Look through the entries below. Report each line that has the word "down" in it.

_Task data_.
......
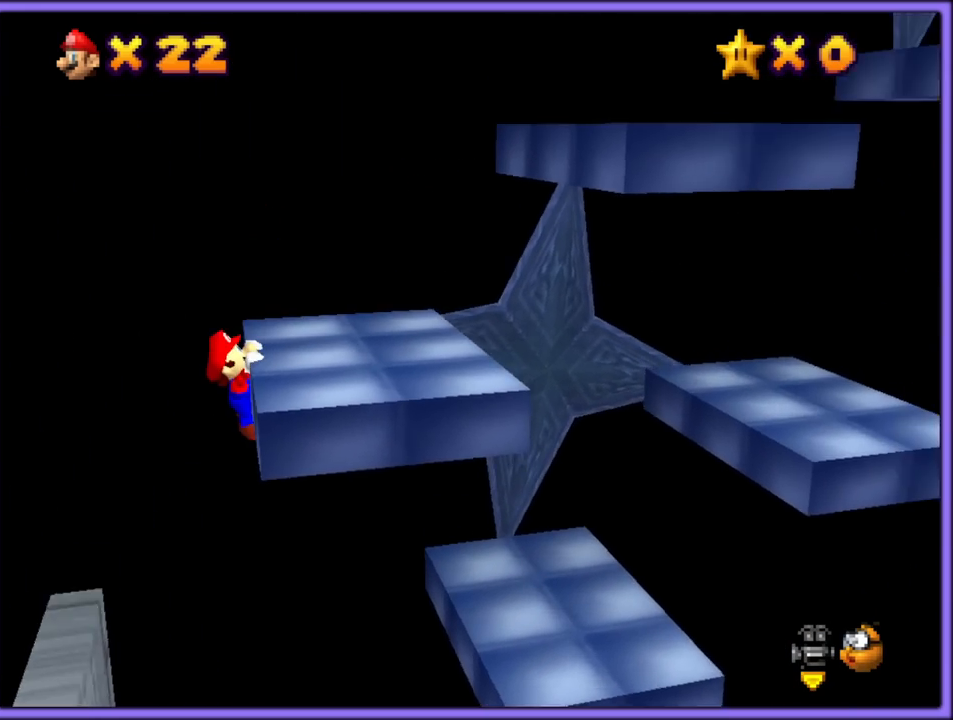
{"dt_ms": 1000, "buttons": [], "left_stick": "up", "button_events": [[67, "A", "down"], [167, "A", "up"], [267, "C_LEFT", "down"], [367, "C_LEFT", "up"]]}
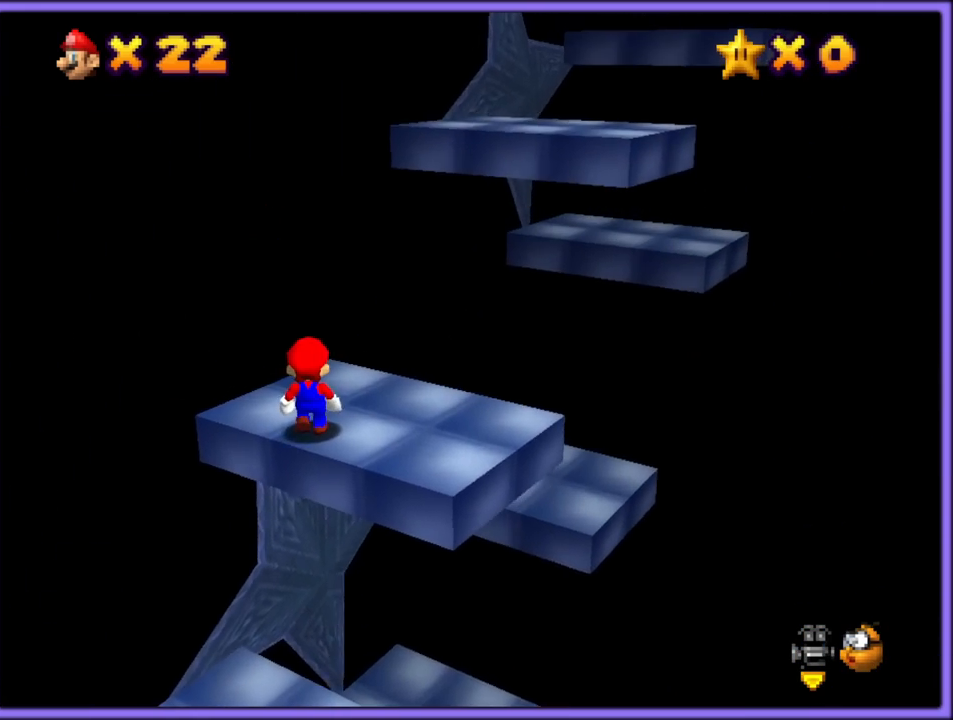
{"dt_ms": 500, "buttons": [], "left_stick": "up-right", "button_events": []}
......
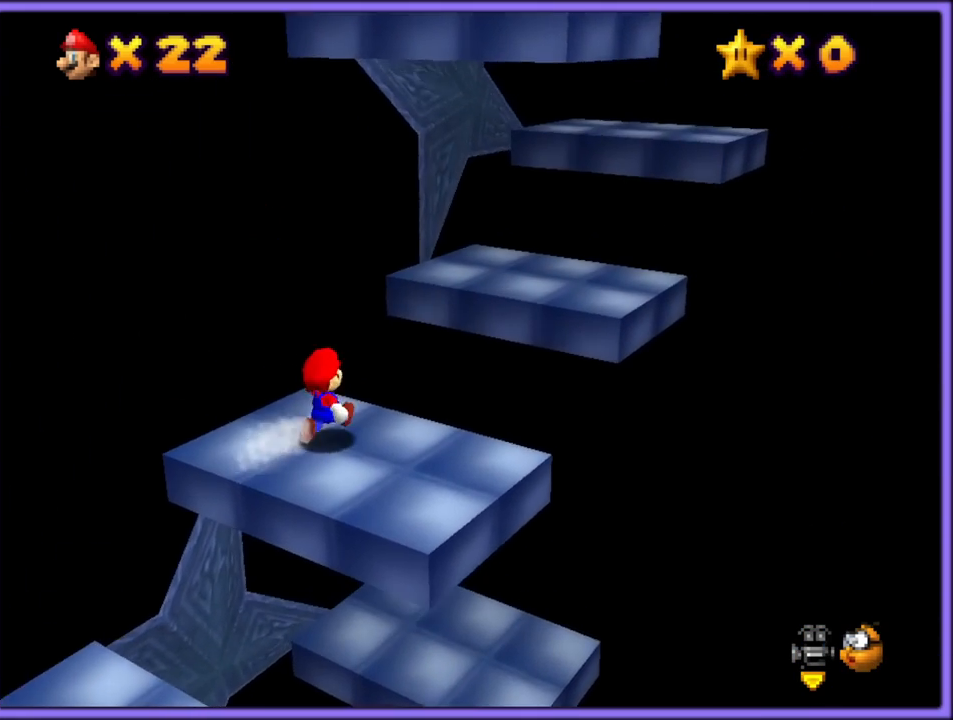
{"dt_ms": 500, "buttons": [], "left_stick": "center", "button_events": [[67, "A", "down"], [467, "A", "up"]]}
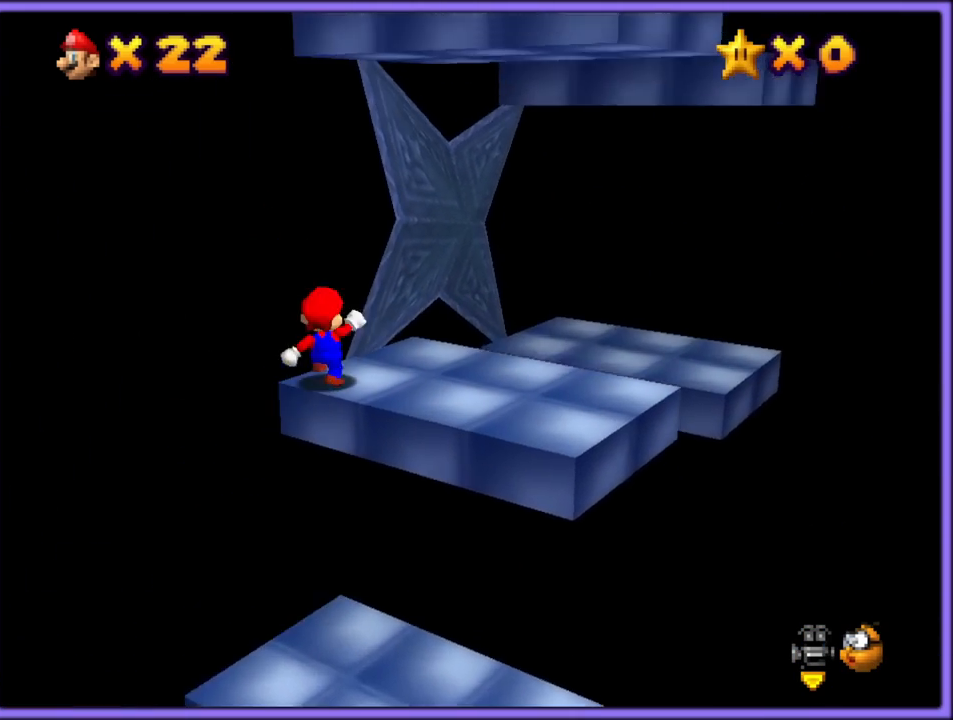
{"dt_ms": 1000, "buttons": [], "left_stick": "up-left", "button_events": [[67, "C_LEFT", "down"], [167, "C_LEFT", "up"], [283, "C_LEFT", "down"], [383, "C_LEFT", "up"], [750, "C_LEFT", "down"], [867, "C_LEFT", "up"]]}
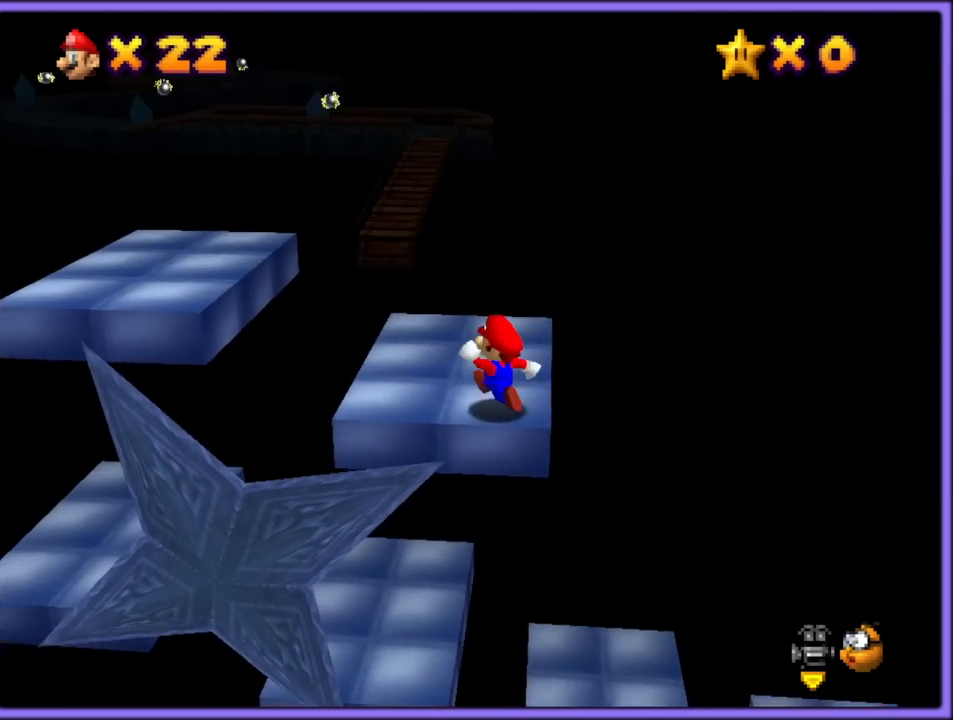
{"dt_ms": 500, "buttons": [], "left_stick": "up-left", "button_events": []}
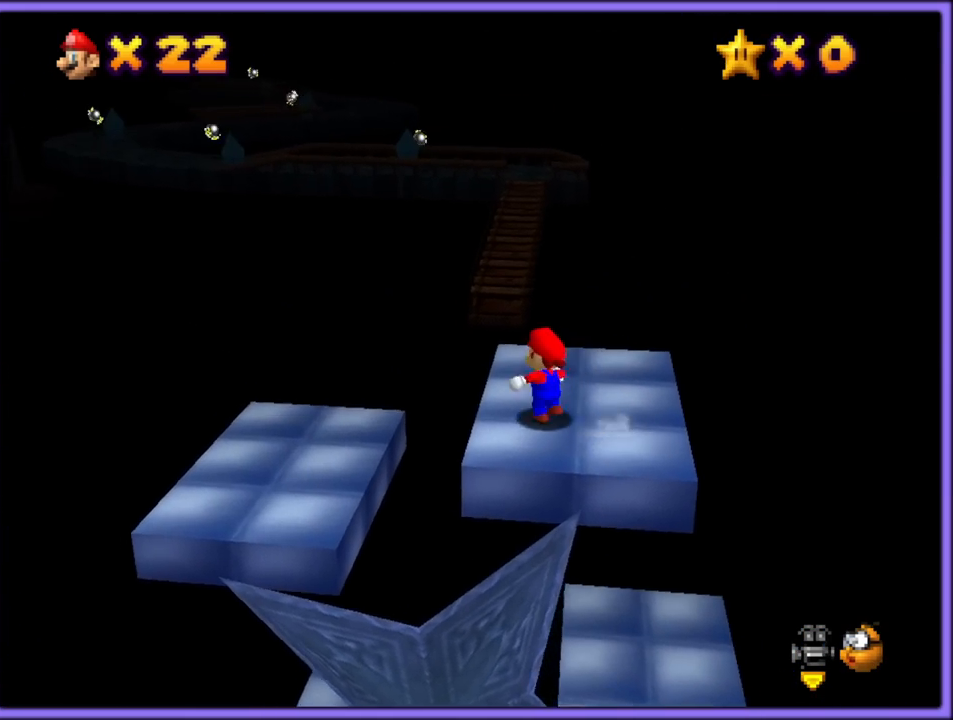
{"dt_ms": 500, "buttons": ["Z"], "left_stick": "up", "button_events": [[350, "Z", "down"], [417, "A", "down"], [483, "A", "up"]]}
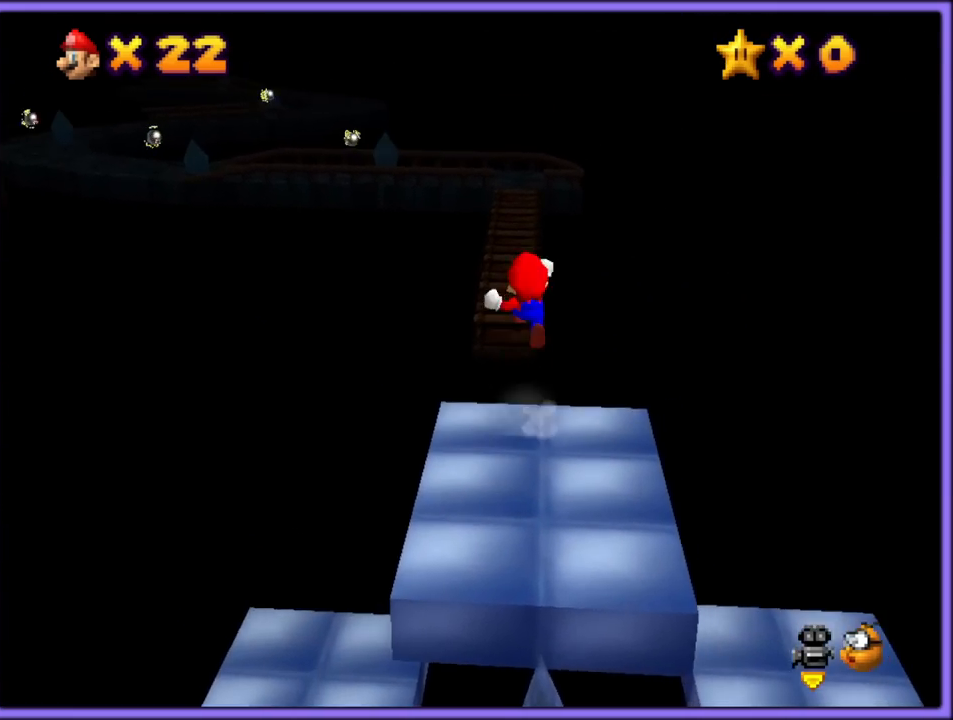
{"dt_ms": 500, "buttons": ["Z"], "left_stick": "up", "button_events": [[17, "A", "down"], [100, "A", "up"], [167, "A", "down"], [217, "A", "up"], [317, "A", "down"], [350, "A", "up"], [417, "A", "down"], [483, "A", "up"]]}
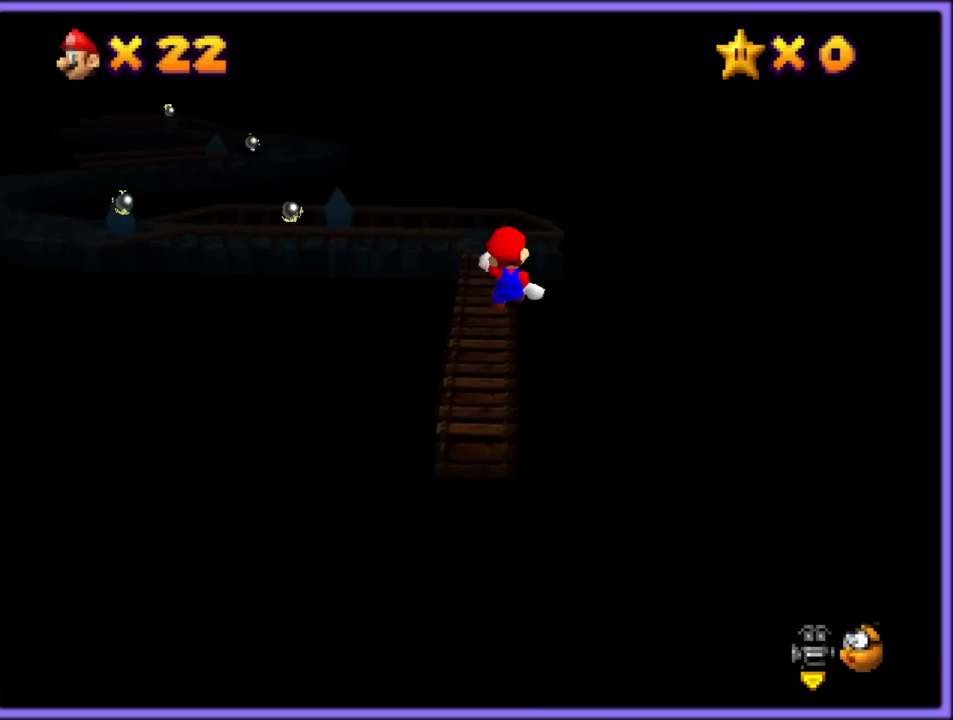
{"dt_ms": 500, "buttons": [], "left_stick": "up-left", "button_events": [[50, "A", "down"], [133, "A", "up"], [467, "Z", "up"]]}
......
_Your solution_.
{"dt_ms": 1000, "buttons": [], "left_stick": "up", "button_events": [[67, "A", "down"], [167, "A", "up"], [267, "C_LEFT", "down"], [367, "C_LEFT", "up"]]}
{"dt_ms": 500, "buttons": [], "left_stick": "center", "button_events": [[67, "A", "down"], [467, "A", "up"]]}
{"dt_ms": 1000, "buttons": [], "left_stick": "up-left", "button_events": [[67, "C_LEFT", "down"], [167, "C_LEFT", "up"], [283, "C_LEFT", "down"], [383, "C_LEFT", "up"], [750, "C_LEFT", "down"], [867, "C_LEFT", "up"]]}
{"dt_ms": 500, "buttons": ["Z"], "left_stick": "up", "button_events": [[350, "Z", "down"], [417, "A", "down"], [483, "A", "up"]]}
{"dt_ms": 500, "buttons": ["Z"], "left_stick": "up", "button_events": [[17, "A", "down"], [100, "A", "up"], [167, "A", "down"], [217, "A", "up"], [317, "A", "down"], [350, "A", "up"], [417, "A", "down"], [483, "A", "up"]]}
{"dt_ms": 500, "buttons": [], "left_stick": "up-left", "button_events": [[50, "A", "down"], [133, "A", "up"], [467, "Z", "up"]]}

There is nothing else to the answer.